За обедом он вздыхал.
– Я всю жизнь трудился. Уж и работал – с утра до ночи. Все трудом далось. И никого не боялся, в глаза не смотрел. Потому что чувствовал за спиной – не в чем упрекнуть, работал по-настоящему, и прав. Многие недолюбливают за прямоту.
На балконе выпили кофе с коньяком, и я стал прощаться.
Он бубнил:
– Меня окружают умные люди, так и говорю приятелю, генералу. А он: «Брось ты…» Да, да, шеф… очень он… того… Главное, коллектив.
Внизу по набережной толпы.
– Видишь, гуляй по набережной, у парков. Очень хорошее место.
12
Управление экспертиз усиливало контроль за отделениями в регионах. Я улетел с радостью, в Одесское отделение, подальше от своей горечи, вместе с начальником отдела Игорьком, одутловатым, средних лет, с которым мы часто гуляли в обеденный перерыв у Кремля.
И сразу окунулись в народ. В купе беседуют люди с узлами и чемоданами. Какая-то бабка шамкает беззубым ртом:
– Терентий! Ты что ж, селедку ешь?
– Ем.
– Головку – не бросай, я посо-су-у.
– Ты, бабка, купила бы целую.
– Нету денег-то…
Две тетки беседуют:
– Ты где ж, Тамарк, мужа такого подцепила? Сам примус ставить, сам жарить-печеть…
– Ой, Тамарк, какой у меня парень был, Ванька-то! Рожа белая, как у Репина, зубы то все золотые.

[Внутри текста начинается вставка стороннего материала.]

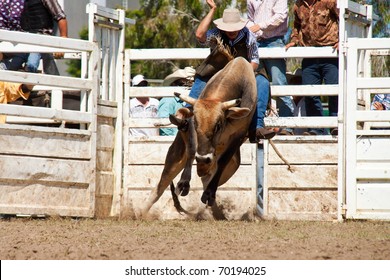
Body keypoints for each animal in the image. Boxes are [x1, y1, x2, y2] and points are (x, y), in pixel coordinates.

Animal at [142, 56, 256, 214]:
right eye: (196, 123)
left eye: (218, 125)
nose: (203, 158)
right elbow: (191, 150)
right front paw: (184, 183)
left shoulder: (239, 135)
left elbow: (222, 162)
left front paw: (209, 194)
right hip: (175, 156)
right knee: (161, 185)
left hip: (230, 168)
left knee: (209, 177)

– Так он коммунист-то. А-а, коммунист. А человек хоро-о-ший.
Вдруг – в проходе лицо жены, Кати.
– Ты чего пришла? А с кем Света?
На ее лице недоумение. Мы вышли в тамбур. Катя потерянно:
– Из магазина, решила забежать на вокзал. Еле успела. У Светки температура… Я тогда пойду.
– Ну, иди, простудишься.
И поцеловал в щеку.
– Ну, уж, – отвернулась она. – Как будто на самом деле любишь.
В окно вагона увидел ее спину, и стало больно. Выгнал… а ведь она спешила…
Я улыбаюсь соседям по купе, и больно от мысли, чтó она подумала. Выгнал, и сиротливо пошла к больной дочке…
Игорек удивился:
– Это твоя жена? Несусветная красавица.
Чего это он, полизывается, бегает глазами?
И говорю с мужиком в вислоухой шапке:
– Неужели за продажу рыбы – пять лет?